About halfway through her PowerBar at lunch, she'd come to the conclusion that safety was too important. She wouldn't be one of those airheads in a horror movie who went walking in the dark woods at night even when half her friends had already been whacked by some psycho with a gas-powered garden tool.

So here she was with her truck and a suitcase full of clothes. She didn't need a reality check. She already knew. Bad crap was happening. Gary was very dead and she'd darn near died falling off her balcony. Even if it was an accident, she would have been more alert to her surroundings before this mess. Until she could get her life settled again, she needed to be extra careful.

Her mother was worried anyway and in need of extra help with her difficult pregnancy. Why not take her up on the standing offer to stay in the garage apartment?

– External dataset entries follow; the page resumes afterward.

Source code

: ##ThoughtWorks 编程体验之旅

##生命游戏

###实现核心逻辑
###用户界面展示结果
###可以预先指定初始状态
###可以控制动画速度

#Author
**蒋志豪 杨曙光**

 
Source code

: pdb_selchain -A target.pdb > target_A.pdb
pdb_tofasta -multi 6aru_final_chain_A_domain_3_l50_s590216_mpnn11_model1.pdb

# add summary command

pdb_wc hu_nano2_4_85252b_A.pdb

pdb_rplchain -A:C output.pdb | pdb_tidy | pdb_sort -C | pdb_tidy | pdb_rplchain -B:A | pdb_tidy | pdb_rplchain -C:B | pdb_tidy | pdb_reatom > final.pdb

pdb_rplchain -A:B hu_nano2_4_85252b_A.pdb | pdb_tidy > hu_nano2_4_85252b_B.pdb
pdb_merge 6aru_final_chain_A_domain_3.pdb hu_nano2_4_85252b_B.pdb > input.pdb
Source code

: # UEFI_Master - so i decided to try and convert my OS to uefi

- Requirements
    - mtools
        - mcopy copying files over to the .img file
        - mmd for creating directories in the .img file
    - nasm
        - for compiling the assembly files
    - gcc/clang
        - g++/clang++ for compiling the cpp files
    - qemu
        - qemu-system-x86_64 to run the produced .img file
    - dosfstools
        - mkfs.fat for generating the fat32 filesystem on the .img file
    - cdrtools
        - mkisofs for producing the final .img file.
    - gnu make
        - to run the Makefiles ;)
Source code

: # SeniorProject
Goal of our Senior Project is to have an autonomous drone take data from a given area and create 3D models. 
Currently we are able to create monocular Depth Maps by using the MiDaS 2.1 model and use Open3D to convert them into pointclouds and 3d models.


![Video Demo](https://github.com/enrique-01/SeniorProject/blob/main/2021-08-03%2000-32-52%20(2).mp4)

She could still come and go as she pleased, but would have her brother nearby. Sure sometimes he'd been a wormy little pest who once dumped all her makeup into the sewer. But now that he'd shot up to six foot four inches, he made a fairly decent crime deterrent.

And she sure had plenty of time on her hands to help her mom repaint the new nursery.

Her principal had suggested she take a weeklong vacation. Suggested being a loose way of putting it. She suspected a parent or two had complained after getting wind of what happened the night Gary died. Whatever had happened.

Gossip could be hell. As much as she wanted to dig her heels in, she could see the principal's resolve. Pissing off her boss now wouldn't be wise.

Her whole life was crashing down around her. She needed control over something. At least she could still tutor her at-risk high schoolers or she would go nuts.

She threw open her truck door, stepped out and reached into the back to heft up her suitcase. Carson was right. She was lucky to have a family support system. Her parents had worked hard to build this for their kids and finally for themselves, too. She wouldn't settle for anything less when it came to building her own life.

And suddenly she couldn't help but wonder what sort of childhood had Carson had. He'd mentioned a sister and a love of tapioca, but nothing else.

Before she could tap on the screen, the front door swung open. Her tiny mother stepped into view with an unmistakable belly and a headful of dark curls lightly streaked with silver. "Nikki!" She swung the door wider, her gaze skating to the suitcase on the plank porch. "I'm so glad you decided to take me up on the offer of some pampering."

"The garage apartment—no pampering, though, please. I was hoping I could help paint the nursery." She reached to pat her mother's stomach and stifled thoughts of having kids of her own. Now definitely wasn't the time. "How's my little sister?"